**Problem requirements:**
Output the listing exactly as written, apart from its pictures.

::: Exercise materials :::

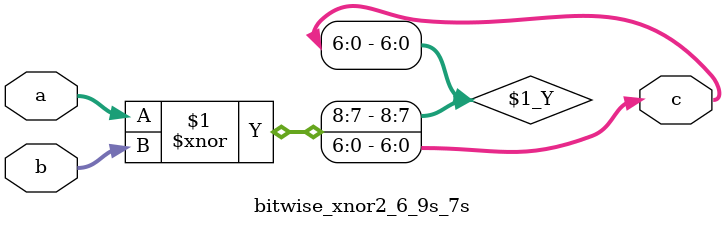
<source format=v>
module bitwise_xnor2_6_9s_7s(a, b, c);
  input [5:0] a;
  input signed [8:0] b;
  output signed [6:0] c;
  assign c = a ^~ b;
endmodule

</source>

:::

**Task solution:**
<source format=v>
module bitwise_xnor2_6_9s_7s(a, b, c);
  input [5:0] a;
  input signed [8:0] b;
  output signed [6:0] c;
  assign c = a ^~ b;
endmodule

</source>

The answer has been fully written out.